*REQUESTS:*
a) From the real estate post below, transcribe the part that opens with the words containing "Wait, as the" and closes with "prices artificially high.".
b) List every remark that the real estate post below places inside parentheses.

##### SUPPLIED TEXT

Wait, as the government is finally starting to pull its arm out of the real estate game. This is the largest issue a lot of us have been waiting for, as the government and their "free" money to the banks and very low interest rates have kept prices artificially high.


Supply vs. Demand: There are a good amount of people sidelined right now who want to buy and have the funds available. In our local area, there is a market of ready buyers in the $200k-$400k range (starter homes, 1st move ups from their starter homes). Problem is, log onto your favorite MLS and look at the crap available in that range. Not much supply is there? Anything that remotely looks good, is going quick. Crap is crap and will continue to remain unsold until the price is right.

This the perfect storm if you are a SELLER. There is a low inventory for a majority of towns in the sub $400k range of decent homes with a supply of potential buyers who don't want to wait. Run down to your favorite real estate office, give them your 5%, price it based on comps, and I guarantee you it will sell quick. Maximize your price potential while you can.


Otherwise, face what is going to happen, outlined below:


Many people have withdrawn previously listings or held out on listing this winter, and even from the 2 previous winters (haha) hoping to get a higher price this coming spring/summertime. From the amount of uniformed people I've dealt with, a LOT of people will be listing again, come warmer weather. So with a huge increase in supply vs. demand, you will see price decreases as competition heats up. Strike 1



THIS IS THE BIGGEST RIGHT HERE: There is a large portfolio of bank owned homes (homes that have already been foreclosed on or will be) in the North and Central Jersey area. Lots of empty homes, being "winterized". READ UP ON THE TERM: SHADOW INVENTORY. Banks have been sitting on these properties and they are going to be SLOWLY released over the next few years. They really had no reason to dump them, no need to take losses when you got free money from bailouts. Adding more to the supply vs. demand game. Prices decrease. Strike 2.

##########
##### PROVIDED INFORMATION

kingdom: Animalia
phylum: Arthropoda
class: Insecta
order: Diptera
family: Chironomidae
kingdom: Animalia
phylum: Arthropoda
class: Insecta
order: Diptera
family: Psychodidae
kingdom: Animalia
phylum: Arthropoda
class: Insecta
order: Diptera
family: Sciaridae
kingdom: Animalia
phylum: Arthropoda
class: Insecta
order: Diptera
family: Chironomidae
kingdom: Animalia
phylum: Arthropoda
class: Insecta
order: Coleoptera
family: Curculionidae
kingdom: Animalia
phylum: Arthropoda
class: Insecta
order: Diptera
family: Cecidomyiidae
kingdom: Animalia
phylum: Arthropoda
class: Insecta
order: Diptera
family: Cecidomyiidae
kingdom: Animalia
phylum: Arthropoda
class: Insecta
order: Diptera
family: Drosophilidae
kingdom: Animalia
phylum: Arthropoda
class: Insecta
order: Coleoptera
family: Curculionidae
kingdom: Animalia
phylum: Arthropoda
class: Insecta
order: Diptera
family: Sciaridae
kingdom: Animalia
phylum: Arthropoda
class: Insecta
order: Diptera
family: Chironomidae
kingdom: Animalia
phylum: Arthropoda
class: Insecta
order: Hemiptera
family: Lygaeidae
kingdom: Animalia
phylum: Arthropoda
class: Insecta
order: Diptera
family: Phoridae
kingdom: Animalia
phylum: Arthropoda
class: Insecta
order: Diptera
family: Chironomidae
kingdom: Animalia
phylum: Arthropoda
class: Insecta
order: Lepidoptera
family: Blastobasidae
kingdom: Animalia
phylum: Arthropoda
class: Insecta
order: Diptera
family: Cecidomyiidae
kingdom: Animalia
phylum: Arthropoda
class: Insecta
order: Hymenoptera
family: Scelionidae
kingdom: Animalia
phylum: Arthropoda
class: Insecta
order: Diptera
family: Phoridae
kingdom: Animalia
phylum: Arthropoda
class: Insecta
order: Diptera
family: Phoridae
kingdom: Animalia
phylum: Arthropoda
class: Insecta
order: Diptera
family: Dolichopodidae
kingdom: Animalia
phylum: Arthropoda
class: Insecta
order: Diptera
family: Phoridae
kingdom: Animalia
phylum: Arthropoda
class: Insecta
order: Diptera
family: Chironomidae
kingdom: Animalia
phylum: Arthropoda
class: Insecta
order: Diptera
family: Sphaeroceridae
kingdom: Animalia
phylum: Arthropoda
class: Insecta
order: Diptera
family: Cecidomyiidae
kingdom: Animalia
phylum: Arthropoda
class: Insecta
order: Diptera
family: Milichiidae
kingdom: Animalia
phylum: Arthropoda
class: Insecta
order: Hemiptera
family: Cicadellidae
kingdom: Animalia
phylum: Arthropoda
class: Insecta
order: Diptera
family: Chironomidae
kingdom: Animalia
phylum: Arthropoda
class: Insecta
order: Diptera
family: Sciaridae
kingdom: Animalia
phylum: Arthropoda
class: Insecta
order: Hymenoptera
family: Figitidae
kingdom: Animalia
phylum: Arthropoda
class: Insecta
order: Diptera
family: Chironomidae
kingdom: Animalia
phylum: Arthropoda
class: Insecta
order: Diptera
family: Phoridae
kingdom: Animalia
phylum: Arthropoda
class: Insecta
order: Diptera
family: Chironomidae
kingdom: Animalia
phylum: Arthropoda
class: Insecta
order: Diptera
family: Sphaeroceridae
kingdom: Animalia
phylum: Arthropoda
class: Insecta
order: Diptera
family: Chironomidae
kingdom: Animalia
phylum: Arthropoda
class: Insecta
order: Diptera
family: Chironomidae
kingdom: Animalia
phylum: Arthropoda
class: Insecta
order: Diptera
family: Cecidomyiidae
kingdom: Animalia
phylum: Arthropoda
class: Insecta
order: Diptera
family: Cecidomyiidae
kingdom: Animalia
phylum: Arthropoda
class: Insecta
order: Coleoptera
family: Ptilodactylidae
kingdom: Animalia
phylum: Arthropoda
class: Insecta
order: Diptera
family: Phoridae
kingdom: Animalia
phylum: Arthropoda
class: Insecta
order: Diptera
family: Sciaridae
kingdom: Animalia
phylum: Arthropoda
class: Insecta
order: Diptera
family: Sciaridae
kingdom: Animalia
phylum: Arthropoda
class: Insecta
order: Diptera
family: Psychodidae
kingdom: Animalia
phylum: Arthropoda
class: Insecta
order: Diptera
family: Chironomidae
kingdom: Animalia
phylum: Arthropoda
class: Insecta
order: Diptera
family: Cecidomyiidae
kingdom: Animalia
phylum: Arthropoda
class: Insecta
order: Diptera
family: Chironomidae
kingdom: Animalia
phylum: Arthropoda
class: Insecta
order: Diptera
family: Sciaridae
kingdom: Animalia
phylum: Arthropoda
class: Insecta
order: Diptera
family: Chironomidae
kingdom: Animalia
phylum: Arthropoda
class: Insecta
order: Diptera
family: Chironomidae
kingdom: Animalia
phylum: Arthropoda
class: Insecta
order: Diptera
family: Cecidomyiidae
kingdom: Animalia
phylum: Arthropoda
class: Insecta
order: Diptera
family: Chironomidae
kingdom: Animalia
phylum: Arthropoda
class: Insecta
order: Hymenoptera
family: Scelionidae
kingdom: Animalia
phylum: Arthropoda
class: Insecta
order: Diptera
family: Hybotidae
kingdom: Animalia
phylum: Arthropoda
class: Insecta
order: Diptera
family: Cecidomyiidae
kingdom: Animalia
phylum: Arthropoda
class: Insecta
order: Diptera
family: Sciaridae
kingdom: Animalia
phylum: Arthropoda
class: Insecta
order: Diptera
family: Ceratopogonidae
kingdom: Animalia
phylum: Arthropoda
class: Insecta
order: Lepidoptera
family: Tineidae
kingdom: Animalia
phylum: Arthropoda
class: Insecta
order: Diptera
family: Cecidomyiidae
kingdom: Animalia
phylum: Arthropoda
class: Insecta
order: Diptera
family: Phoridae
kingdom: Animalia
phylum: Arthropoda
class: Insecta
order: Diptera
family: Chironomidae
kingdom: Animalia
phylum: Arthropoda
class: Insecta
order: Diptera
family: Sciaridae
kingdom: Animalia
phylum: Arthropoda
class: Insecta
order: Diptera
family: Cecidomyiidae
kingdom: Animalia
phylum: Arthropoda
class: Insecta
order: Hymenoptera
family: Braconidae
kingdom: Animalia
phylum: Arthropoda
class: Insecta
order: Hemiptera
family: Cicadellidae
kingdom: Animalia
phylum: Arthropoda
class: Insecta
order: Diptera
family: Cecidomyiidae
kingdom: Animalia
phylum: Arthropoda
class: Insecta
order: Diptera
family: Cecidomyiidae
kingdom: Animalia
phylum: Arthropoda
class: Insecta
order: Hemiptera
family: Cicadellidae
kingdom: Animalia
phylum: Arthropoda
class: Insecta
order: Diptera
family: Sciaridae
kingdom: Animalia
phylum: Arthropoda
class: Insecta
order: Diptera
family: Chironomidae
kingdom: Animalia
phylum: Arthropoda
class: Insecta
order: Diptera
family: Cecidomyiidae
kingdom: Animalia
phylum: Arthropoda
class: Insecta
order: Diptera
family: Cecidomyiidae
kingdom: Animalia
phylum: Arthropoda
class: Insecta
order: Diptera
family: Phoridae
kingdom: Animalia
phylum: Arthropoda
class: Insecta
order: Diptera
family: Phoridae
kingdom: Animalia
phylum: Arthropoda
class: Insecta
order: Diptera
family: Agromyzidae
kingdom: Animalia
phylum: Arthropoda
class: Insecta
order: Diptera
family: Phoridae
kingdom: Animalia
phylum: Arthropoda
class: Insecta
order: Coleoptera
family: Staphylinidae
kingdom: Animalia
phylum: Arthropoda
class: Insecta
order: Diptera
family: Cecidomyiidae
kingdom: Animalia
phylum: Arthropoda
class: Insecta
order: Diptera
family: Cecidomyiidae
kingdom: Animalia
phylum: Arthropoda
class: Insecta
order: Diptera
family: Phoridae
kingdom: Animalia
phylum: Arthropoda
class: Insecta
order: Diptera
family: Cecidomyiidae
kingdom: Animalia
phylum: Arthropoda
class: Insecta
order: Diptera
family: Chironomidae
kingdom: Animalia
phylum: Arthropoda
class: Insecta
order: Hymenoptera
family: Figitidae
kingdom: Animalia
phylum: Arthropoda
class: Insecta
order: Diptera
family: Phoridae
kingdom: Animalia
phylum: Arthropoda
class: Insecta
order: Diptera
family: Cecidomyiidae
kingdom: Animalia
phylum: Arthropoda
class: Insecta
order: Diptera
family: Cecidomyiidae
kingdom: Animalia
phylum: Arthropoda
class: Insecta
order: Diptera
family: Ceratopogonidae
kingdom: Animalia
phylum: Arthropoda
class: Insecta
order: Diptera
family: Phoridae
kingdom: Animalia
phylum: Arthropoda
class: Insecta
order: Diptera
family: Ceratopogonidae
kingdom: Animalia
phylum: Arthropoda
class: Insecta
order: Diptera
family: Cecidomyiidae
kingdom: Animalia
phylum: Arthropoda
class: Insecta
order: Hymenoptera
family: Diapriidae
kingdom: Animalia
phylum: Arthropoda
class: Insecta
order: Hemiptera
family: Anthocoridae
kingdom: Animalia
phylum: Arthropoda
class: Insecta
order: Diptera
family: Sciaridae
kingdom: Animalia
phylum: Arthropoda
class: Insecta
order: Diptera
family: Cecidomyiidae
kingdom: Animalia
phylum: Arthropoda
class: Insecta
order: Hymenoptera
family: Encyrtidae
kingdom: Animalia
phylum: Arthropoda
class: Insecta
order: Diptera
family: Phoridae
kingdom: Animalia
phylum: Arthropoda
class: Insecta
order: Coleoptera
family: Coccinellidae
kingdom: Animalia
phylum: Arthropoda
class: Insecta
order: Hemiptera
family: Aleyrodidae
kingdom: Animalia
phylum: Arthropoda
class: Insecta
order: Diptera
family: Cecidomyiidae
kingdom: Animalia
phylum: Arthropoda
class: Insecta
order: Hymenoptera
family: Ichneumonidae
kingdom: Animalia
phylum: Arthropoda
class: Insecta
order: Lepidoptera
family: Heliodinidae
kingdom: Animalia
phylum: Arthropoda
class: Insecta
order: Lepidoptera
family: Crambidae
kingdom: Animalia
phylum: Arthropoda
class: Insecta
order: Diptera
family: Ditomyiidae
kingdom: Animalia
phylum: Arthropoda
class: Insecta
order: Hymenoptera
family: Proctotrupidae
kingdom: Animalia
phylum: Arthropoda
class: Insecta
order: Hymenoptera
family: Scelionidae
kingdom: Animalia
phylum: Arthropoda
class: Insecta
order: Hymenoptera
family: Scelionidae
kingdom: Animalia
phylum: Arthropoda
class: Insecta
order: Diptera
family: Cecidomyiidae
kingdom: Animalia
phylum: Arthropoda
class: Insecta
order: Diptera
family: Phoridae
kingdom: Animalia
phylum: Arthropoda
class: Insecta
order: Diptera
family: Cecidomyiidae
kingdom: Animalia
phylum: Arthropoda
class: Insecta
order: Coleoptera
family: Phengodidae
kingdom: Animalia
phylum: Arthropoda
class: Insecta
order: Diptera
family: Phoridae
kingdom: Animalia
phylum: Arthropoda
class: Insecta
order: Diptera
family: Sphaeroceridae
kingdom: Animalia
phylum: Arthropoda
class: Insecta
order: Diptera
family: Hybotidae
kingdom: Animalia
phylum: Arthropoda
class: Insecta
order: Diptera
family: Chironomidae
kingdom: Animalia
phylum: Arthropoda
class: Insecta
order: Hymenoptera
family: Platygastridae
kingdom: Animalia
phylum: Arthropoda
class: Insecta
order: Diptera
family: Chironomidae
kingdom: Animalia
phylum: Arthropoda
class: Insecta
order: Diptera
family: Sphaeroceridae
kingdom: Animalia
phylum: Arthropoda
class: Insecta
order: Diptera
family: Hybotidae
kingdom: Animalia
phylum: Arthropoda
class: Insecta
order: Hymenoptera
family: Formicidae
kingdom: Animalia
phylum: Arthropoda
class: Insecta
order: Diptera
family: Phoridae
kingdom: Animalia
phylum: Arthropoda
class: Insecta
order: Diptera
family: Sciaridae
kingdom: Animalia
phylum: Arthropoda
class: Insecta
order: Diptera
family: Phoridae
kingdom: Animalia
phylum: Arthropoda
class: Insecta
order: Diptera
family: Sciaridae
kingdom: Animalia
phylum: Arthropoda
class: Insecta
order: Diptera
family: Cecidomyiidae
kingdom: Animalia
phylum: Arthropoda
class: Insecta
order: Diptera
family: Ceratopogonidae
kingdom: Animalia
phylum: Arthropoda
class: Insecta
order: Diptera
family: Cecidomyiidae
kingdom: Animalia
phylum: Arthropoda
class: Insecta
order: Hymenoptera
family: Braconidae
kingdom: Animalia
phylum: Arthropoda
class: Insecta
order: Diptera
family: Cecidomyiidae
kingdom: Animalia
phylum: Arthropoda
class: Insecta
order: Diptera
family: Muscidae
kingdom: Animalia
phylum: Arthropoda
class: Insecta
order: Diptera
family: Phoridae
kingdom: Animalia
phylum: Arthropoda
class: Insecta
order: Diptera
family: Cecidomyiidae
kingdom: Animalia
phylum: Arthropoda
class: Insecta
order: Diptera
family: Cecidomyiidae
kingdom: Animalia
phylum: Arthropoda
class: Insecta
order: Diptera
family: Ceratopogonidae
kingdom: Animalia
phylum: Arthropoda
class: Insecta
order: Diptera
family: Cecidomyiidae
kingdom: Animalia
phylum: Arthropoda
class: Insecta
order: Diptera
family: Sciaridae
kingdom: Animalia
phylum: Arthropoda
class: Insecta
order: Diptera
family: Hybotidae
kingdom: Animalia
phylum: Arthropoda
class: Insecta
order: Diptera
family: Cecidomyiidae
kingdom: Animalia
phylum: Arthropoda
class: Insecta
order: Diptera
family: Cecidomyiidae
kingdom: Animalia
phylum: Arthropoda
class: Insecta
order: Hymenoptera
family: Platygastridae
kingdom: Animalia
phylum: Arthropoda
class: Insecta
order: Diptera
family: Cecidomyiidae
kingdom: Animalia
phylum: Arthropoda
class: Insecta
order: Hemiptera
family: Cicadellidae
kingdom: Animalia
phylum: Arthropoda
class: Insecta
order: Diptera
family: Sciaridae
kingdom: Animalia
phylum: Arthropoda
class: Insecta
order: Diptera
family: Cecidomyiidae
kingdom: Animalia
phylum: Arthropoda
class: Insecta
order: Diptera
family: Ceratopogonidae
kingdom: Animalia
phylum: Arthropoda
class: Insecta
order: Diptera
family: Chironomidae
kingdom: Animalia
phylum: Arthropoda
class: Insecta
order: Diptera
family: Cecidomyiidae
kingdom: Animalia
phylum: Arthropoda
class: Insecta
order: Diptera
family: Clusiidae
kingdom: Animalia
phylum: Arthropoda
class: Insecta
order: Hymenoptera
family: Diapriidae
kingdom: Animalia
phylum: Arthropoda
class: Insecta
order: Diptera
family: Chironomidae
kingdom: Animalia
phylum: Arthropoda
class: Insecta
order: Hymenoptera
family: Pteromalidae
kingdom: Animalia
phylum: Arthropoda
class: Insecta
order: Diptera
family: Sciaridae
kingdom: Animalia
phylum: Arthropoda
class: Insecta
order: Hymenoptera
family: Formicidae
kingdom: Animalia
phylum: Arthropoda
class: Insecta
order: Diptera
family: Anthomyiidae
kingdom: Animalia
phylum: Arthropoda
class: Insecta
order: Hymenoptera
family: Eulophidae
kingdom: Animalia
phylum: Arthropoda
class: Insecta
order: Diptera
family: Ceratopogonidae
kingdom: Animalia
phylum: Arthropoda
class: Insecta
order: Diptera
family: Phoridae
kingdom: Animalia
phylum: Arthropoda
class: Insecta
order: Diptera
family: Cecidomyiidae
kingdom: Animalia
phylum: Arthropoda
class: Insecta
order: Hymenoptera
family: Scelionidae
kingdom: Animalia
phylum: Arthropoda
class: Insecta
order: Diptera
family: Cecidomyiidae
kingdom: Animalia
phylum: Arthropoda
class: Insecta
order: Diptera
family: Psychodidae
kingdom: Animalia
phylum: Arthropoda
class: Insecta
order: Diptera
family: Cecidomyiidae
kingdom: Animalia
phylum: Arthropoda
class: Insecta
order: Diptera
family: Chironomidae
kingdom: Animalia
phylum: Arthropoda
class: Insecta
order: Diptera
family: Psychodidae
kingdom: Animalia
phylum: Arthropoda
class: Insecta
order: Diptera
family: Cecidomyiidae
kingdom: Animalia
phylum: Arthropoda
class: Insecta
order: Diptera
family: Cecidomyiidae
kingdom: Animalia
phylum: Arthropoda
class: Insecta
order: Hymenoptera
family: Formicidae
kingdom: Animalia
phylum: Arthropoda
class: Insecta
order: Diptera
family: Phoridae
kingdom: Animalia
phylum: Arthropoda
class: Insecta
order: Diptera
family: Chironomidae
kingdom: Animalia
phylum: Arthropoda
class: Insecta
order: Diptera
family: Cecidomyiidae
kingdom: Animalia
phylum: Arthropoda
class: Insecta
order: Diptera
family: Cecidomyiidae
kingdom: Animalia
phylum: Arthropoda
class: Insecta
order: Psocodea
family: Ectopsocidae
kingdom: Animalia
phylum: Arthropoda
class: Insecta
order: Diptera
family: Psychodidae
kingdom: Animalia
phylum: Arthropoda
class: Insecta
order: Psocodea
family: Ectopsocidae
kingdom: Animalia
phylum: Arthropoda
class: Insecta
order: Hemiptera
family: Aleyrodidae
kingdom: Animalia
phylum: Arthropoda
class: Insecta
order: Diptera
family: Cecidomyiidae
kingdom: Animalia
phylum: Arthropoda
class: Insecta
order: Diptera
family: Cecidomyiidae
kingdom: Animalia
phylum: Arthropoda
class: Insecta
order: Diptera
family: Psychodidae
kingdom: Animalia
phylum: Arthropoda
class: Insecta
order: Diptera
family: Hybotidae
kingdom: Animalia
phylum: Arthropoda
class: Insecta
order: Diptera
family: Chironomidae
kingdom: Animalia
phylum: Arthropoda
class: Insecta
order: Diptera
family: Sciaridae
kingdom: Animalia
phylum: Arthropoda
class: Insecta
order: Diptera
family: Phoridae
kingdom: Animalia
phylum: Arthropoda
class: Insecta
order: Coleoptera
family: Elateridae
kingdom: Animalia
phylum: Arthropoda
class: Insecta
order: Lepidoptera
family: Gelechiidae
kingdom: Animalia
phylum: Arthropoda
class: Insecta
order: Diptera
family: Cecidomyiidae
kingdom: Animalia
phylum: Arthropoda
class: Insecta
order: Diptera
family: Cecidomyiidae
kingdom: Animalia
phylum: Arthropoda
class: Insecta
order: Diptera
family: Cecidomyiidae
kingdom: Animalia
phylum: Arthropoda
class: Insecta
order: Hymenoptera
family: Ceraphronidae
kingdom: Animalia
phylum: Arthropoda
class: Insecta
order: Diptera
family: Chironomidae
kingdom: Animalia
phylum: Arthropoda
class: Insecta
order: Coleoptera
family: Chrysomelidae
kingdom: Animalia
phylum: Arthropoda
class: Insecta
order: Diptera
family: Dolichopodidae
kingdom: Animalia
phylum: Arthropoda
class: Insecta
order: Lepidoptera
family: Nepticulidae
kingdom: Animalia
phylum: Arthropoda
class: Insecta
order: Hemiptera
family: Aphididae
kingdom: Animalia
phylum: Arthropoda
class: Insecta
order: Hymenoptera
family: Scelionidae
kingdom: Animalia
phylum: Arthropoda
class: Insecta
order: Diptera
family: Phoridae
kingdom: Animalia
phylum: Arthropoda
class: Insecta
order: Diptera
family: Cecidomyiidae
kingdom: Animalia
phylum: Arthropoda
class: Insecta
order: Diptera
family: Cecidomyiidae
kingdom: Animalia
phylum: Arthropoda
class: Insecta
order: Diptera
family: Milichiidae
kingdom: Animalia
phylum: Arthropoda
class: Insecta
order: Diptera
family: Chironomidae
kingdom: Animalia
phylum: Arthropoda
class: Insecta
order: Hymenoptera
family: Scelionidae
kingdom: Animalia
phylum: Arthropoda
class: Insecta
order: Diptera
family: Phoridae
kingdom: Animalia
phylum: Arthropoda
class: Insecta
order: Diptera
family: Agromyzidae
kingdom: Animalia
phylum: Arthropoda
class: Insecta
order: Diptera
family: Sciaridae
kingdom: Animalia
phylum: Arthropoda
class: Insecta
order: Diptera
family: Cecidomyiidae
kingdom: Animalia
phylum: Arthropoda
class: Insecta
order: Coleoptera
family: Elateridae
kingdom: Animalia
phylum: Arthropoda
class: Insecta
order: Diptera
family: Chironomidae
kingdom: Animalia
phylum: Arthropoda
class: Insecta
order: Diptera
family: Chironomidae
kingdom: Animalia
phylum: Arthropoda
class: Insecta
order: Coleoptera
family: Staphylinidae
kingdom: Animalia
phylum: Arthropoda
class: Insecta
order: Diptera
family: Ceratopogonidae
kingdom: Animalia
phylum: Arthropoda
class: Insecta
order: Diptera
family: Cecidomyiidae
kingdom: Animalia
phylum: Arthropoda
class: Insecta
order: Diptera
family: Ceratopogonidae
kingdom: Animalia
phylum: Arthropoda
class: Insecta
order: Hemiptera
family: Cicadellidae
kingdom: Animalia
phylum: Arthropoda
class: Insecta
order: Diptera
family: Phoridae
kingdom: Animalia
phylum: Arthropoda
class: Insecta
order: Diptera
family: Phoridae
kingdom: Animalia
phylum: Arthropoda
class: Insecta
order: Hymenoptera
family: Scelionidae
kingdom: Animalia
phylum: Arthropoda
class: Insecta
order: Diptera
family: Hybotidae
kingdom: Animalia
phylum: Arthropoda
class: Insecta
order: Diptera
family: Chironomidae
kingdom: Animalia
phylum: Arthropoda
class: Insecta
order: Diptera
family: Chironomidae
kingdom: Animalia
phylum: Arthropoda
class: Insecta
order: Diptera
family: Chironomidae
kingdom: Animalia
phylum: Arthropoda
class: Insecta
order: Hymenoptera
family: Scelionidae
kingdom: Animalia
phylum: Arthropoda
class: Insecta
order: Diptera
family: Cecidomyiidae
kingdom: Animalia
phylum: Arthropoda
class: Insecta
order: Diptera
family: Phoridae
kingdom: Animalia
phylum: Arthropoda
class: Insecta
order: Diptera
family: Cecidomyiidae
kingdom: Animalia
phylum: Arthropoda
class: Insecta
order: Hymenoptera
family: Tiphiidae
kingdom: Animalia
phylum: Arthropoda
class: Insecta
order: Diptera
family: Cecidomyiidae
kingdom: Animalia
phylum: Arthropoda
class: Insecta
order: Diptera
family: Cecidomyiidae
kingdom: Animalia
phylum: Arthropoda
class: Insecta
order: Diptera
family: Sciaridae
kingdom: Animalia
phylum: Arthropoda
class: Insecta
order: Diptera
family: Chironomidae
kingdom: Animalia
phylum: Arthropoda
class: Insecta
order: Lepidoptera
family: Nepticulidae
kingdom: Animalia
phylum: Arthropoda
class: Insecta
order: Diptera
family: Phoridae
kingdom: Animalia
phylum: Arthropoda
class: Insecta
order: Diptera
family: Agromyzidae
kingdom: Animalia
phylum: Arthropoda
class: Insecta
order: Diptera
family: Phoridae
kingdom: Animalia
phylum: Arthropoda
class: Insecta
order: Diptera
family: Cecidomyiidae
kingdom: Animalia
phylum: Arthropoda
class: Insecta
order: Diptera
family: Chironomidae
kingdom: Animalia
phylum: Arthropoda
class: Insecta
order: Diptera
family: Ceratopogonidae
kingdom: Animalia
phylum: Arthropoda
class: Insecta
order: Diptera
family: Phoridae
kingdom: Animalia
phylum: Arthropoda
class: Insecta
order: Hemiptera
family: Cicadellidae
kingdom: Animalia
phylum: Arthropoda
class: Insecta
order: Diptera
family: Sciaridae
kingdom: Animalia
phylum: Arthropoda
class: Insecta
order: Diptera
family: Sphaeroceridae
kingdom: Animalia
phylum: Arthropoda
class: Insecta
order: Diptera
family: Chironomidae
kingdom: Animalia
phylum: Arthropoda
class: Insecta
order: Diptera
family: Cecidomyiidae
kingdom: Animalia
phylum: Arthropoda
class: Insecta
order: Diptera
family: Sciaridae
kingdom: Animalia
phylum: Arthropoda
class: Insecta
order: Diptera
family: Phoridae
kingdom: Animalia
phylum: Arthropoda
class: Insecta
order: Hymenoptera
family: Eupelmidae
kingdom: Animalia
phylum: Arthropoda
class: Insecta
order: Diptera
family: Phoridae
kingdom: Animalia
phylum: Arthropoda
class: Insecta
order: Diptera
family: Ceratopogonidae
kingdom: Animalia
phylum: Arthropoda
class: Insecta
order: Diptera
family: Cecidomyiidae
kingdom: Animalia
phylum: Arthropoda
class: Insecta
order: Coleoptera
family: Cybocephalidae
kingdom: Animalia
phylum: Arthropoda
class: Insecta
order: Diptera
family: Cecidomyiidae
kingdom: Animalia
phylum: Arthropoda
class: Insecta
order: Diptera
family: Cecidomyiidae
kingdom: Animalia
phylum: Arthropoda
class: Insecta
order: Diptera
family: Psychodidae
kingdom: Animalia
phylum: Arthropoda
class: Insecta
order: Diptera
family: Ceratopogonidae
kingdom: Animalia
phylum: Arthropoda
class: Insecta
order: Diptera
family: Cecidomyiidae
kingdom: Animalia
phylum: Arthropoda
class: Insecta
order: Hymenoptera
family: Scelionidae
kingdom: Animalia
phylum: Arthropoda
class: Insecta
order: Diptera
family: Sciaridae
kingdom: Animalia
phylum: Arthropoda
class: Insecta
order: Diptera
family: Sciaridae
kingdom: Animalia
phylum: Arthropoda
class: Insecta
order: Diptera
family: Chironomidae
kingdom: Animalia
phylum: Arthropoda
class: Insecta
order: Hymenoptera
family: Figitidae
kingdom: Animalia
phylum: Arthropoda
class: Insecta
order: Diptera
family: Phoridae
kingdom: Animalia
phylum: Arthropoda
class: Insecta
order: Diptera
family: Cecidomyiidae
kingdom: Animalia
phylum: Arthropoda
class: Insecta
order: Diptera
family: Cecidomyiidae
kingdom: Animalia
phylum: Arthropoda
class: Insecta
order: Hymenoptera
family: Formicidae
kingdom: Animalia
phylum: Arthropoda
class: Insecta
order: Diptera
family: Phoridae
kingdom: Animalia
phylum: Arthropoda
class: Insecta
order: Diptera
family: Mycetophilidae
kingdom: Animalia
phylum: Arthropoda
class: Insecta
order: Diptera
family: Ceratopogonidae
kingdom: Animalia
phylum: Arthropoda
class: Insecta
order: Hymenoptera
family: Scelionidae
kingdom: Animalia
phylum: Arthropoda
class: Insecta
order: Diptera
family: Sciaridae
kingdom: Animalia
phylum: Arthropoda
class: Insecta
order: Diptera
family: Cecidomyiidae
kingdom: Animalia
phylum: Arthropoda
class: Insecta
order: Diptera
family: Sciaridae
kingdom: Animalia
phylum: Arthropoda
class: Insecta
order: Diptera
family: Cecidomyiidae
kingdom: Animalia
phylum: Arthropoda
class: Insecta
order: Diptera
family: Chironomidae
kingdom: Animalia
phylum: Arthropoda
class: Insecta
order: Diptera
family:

##########

*RESPONSES TO THE EXERCISE:*
a)
Wait, as the government is finally starting to pull its arm out of the real estate game. This is the largest issue a lot of us have been waiting for, as the government and their "free" money to the banks and very low interest rates have kept prices artificially high.

b)
- starter homes, 1st move ups from their starter homes
- haha
- homes that have already been foreclosed on or will be